Mr Hancock’s recollection of the lead-up to lockdown mirrored that of Dominic Cummings’, in that ministers and Boris Johnson felt held back by timing the drastic measures right. Advisers had, both men claim, suggested that people wouldn’t follow the rules indefinitely and that there were negative consequences that started on day one. 

He said: ‘The week beginning the ninth of March, what happened is that the data started to follow the reasonable worst case scenario, and by the end of that week, the updated modelling, showed essentially that we were on the track of something close to that reasonable worst case scenario.’

On why lockdown didn’t start sooner he said: ‘The clear scientific advice at the time was that there was a need to have these tools like lockdown at your disposal but also that the consequences and the costs of lockdown start immediately and, critically, the clear advice at the time was that there’s only a limited period that people would put up with it, would put up with lockdown. Now that proved actually to be wrong.’

Dominic Cummings’ claim: The strategist drew up his infamous whiteboard scrawl on the night of March 13, which he said was when he realised the country needed to go into lockdown and he showed it to the Prime Minister the next day.

He said he suggested to Mr Johnson that, at a minimum, social contact would have to be limited and pubs closed, for example. There are scraps of what lockdown could mean on the whiteboard from the 13th, with suggestions of ‘everyone stays home, pubs etc close’; ‘except certain infrastructure people’; ‘who looks after the people who can’t survive alone?’. It adds choice between for ‘less contact’, ‘no contact’ and ‘contact illegal’.

That evening, Mr Cummings said, the second most senior civil servant at the Cabinet Office, Helen MacNamara, walked into Mr Johnson’s office and allegedly said: ‘I think we are absolutely f*****’, and warned that ‘thousands’ of people could die.  

Mr Cummings tweeted a picture of the whiteboard before his explosive grilling from MPs over how Downing St handled the pandemic. He captioned the image: ‘First sketch of Plan B, PM study, Fri 13/3 eve – shown PM Sat 14/4: NB. Plan A “our plan” breaks NHS,>4k p/day dead min.Plan B: lockdown, suppress, crash programs (tests/treatments/vaccines etc), escape 1st AND 2nd wave (squiggly line instead of 1 or 2 peaks)… details later’

Dominic Cummings and Matt Hancock are pictured looking worried at a meeting in 10 Downing Street in February 2020, before the UK went into its first coronavirus lockdown

The reality: 321 people had tested positive by March 9 and the first proper social distancing rules were announced on March 16 when cases had risen to 1,543 before spiking to almost 2,000 on the 17th.
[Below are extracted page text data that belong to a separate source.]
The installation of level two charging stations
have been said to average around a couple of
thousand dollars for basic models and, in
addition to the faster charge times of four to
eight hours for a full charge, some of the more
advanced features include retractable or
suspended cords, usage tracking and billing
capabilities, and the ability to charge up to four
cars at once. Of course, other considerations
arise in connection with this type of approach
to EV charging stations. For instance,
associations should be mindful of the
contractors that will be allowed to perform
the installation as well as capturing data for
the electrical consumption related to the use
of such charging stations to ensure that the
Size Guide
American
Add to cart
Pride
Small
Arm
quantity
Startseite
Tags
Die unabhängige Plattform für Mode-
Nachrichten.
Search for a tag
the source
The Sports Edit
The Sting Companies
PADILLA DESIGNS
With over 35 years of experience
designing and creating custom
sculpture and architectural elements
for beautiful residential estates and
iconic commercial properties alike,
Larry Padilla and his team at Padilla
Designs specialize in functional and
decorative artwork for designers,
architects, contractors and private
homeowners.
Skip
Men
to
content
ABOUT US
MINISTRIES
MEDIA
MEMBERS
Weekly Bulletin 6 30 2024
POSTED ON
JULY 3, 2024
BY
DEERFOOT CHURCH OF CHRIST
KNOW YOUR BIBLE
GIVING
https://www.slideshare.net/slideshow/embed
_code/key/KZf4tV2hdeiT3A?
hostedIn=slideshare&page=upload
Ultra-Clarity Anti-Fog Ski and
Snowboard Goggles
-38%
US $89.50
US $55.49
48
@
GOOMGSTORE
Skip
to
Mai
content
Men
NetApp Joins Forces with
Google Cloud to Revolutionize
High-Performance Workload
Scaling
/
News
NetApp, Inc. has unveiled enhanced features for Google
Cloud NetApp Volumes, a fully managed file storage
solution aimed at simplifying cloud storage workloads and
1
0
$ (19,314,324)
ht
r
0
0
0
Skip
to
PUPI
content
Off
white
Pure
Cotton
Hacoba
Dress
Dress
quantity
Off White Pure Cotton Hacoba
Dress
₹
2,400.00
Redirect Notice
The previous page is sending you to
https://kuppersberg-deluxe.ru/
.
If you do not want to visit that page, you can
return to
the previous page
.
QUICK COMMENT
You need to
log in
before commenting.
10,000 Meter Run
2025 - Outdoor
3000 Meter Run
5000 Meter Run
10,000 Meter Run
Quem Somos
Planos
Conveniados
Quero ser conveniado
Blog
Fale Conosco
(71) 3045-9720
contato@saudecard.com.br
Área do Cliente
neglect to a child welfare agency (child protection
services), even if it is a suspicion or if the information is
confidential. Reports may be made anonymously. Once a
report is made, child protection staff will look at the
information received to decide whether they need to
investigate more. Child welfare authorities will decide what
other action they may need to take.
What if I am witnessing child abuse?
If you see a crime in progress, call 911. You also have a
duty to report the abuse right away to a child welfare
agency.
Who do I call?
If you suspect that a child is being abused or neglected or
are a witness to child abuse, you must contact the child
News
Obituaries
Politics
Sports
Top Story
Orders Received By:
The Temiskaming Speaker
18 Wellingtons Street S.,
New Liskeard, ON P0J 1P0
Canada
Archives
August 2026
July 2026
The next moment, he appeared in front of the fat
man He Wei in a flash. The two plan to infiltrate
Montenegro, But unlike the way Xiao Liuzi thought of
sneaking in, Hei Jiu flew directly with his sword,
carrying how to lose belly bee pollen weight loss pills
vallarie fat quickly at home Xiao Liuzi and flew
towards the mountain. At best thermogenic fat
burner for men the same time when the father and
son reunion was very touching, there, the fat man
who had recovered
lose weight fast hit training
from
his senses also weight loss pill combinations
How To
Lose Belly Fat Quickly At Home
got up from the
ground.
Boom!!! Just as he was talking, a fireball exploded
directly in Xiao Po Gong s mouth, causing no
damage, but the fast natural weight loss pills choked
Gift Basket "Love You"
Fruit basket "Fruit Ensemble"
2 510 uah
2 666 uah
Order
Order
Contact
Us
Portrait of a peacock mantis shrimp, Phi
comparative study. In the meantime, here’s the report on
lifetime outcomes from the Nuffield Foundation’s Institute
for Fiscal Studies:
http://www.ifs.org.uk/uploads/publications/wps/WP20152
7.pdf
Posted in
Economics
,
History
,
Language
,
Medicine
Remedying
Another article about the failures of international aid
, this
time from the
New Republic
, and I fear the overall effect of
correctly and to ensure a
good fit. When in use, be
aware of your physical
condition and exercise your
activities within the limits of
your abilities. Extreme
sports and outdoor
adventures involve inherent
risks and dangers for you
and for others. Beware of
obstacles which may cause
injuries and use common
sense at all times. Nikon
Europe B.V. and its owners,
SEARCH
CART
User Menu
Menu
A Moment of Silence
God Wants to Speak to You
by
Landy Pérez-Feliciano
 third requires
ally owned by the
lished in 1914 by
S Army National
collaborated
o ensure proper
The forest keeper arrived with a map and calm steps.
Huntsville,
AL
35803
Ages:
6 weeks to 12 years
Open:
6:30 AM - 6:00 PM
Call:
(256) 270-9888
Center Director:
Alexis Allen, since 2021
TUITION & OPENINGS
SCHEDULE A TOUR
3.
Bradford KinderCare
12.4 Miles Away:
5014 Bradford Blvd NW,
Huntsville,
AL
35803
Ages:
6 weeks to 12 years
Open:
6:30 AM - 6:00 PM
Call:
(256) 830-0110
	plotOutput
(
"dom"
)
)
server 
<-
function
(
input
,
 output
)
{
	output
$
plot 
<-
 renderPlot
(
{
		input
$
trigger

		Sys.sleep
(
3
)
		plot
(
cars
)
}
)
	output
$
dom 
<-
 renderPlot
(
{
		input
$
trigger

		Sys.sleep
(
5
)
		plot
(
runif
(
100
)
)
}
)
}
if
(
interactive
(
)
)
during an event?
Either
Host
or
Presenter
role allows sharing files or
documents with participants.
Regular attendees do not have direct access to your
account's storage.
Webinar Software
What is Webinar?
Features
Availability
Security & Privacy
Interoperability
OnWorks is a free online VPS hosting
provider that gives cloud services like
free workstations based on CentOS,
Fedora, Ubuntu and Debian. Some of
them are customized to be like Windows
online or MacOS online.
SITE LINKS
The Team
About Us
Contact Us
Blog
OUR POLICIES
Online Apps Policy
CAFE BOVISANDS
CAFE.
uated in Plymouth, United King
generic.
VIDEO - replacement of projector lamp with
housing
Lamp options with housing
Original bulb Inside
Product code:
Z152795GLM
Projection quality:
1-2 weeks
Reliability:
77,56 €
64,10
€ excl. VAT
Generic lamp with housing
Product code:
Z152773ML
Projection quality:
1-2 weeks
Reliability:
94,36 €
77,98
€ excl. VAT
Boris Johnson held a press conference – they were now daily – and made his first substantial step towards locking down the country, urging people to stop ‘non-essential contact’ with others and to ‘stop all unnecessary travel’. He also added a 14-day self-isolation period for people living with someone with the virus.

He added: ‘We need people to start working from home where they possibly can. And you should avoid pubs, clubs, theatres and other such social venues.’